From road construction to public policy
If, during high school he spent summers working road construction on the streets of Minneapolis, his hometown, that seems like a long time ago to David Peyton. He now spends most of his days near Capitol Hill in Washington D.C., working at the American Enterprise Institute (AEI).
As a policy coordinator/project manager, he studies and writes on a range of foreign policy topics, drawing on his degree in International Relations from Wheaton College. Although AEI does not always coincide with his own political preferences – Peyton was a fervent Obama supporter – he describes his work in the more conservative surroundings of the institute as a valuable learning experience. "Ultimately, our personal politics should transcend the left-right dichotomy," says Peyton.
David graduated from high school with the goal of joining the U.S. Navy, but a foreign exchange year in France altered these plans. Instead, he enrolled at Wheaton College, where he became close friends with two other HIA fellows. David decided to apply and ended up participating in the HIA Fellowship in Berlin.

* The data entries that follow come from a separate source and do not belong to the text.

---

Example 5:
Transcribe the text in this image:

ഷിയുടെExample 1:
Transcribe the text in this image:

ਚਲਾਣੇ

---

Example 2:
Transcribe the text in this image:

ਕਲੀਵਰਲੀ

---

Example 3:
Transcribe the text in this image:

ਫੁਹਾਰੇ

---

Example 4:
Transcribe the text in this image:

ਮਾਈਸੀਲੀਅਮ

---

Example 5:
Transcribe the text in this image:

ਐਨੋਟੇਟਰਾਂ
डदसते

At first, he was uncertain how other HIA fellows would receive his Christian background and his work with church groups in Chicago. He was pleased to discover that despite HIA fellows' different nationalities and life experiences, there was a surprising unanimity of mission present in the group. "There is a common language spoken around the HIA table," he reflects. "Even though we come from different perspectives, in the end we want the same thing - to identify human rights problems and then to tackle them."

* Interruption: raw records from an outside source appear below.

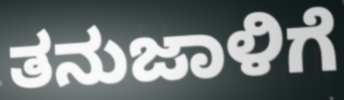
ತನುಜಾಳಿಗೆ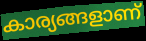
കാര്യങ്ങളാണ്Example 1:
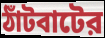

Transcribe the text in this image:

ঠাঁটবাটের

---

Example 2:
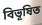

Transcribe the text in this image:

বিভূষিত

After the program, Peyton decided it was his turn to tackle a big problem. As president of the Student Global Aids Campaign at Wheaton College, he worked on HIV/AIDS advocacy campaigns in the Chicago area. He then traveled to Rwanda to work with a microfinance institution that was extending credit to HIV positive clients. During his seven-month stay, he also had the opportunity to observe UN organizations and other foreign assistance programs up close. He realized that in the aftermath of the 1994 genocide, Rwanda was working through issues of justice, reconciliation, and forgiveness similar to those that Europe faced after World War II. His project also convinced him of the importance of economic development as a "first line of defense."

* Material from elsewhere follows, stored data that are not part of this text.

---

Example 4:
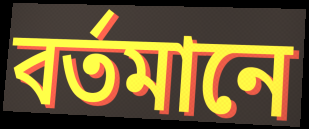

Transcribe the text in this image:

বর্তমানে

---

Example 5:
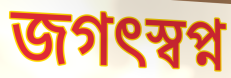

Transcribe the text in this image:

জগৎস্বপ্নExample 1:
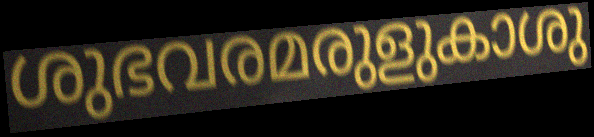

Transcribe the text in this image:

ശുഭവരമരുളുകാശു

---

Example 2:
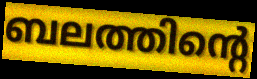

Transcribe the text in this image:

ബലത്തിന്റെ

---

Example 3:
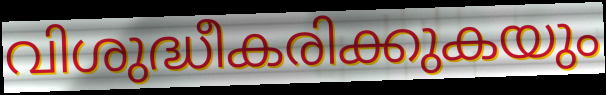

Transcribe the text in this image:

വിശുദ്ധീകരിക്കുകയും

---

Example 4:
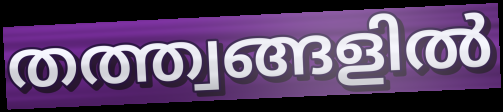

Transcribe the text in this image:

"I've become more of a realist when it comes to the UN and humanitarian organizations," he says about his experience in Rwanda. “It is a step forward that the international community recognizes that major mistakes were made. We've got a long way to go." And where will David Peyton go next? He hasn't sketched that out yet. Maybe the UN, an NGO, or even American politics. "So much is happening in DC", he claims enthusiastically.